呆然と空を見上げる私たちの視線の先には、ぬるりというか、にょろりというか。
まあ、そんなフォルムをした生物が悠然と空を飛んでいた。
「え、なに?あれ。」
「へび?」
「で、でも足あるっぽいよ…?」
皆が呆然とそんな感想を口にする中、私は内心妙に動揺していた。
だって、あれ、見たことある。
まあ、実際にじゃないけど、絵とかで。
「ああ、竜だねえ。」
「へ?あれが?」
と、そこで近くでアイスを食べていたおばさんがそう教えてくれる。
竜。うん。竜。
やっぱりね、と一人納得した私だけど、皆はそうじゃなかったらしい。
「うっそ。だって、あんな…。」
「あんたたちが言ってる竜って、竜騎士とかが乗ってるアレだろ?」
「え、はい。」
「それとはまた別の竜だよ。人里離れた所に住んでいて、人の前にはめったに姿を現さない魔物だよ。人間に感心がないから危害を加えてくることは無いみたいだけどね。」
まあ、逆に手懐けることもできないとも聞いたことがあるけど、とおばさんは苦笑いしながらそう告げた。
私はもう一度空を見上げ、その姿を視界に捉える。
まあ、竜というより、龍だね。
遠目ながら、鱗が陽の光をキラリ、と反射するのが見える。
今空に浮かんでいるのは、それこそ『まんが日●昔ばなし』とか『ドラゴ●ボールの神龍』とか、ああいう見た目をしている『龍』だ。やたら長い。

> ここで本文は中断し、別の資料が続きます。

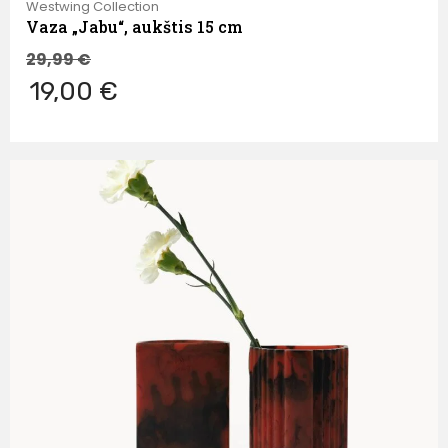
Westwing Collection
Vaza „Jabu“, aukštis 15 cm
29,99
€
19,00 €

ちなみに竜騎士さんが乗るのは騎竜と呼ばれる竜だ。胴が短くがっしりしていて、今見ているのとは全然違う。
たぶん明確に別種なんだけどね。なんで両方『竜』なんだろう。
どっちもトカゲっぽいから?わからん。
「…でもそんな竜がなんでこんな町の上に?」
「さぁ?それは知らないね。竜に聞かないと。ただ、昔から一定の期間が経つとああやって移動する生物なんだとか。私も詳しくは知らないけど。」
「へえ…。」
「お、なかなか立派な竜だぁ!」
ざわつく周囲の様子などなんのその。マイペースに龍を興味深そうに観察しているラケル。こら、人の髪を鷲掴みするな。周りの人が変に思うかもしれないだろうが。
「鱗がキレイ!黒い竜だね!おーい。」
ラケルよ、周りが軽くパニクってんのに何暢気に手振ってんだ。まあ、この距離じゃ見えないだろうけど。
「あ、気付いた。」
「!!!」
が、無邪気に放たれたその一言に私の顔から血の気が引く。
ちょ、待て!!
恐る恐る龍の姿を凝視すれば、なんか、龍さん、こっちに体向けてません?
ひぃぃ、シャレにならん!!!!
(いや、やめて呼ばないで。ほんとお願いします。こんな町中にあんなでっかい龍が下りたらそれこそ大パニック、大惨事です。)
「えー?そう?…もう、分かったよ。……あ、ごめんね引き留めて。気を付けてねー。」
ラケルがそう言うと、空の竜はその場で円を描くように大きく二、三回廻ると、そのままどこかに飛び去って行ってしまった。
どうやら物分かりのいい龍さんだったようで。
……それに引き換え、この精霊は……。
「行っちゃったね。」
「いやー、竜にもいろんな種類があるんだね!ちょっと怖かったけど、綺麗といえば綺麗だった。」
「レアってことなのかな。ある意味ラッキーか。」
龍が飛び去ったことに安堵したのか、皆ほっとした様子で今見た光景について語り合い始めた。
まあ、おばさんの言葉からして、めったに見れるもんじゃないみたいだしね。実際私達も知らなかったし。
危険性もない、個体数もたぶん少ない、もし出会えても手懐けることもできないとなると、特に学ぶ必要もないってことなのかね…。それはそれで寂しい気もするが。
ヒューナさん辺り好きそうな生物だけどね……龍ってちょっと神秘的な気がするし。
今度聞いてみようかな。
私は、そんなことを考えながら、残りのアイスを口に放り込んだ。
あ、すっごくドロドロになってる……。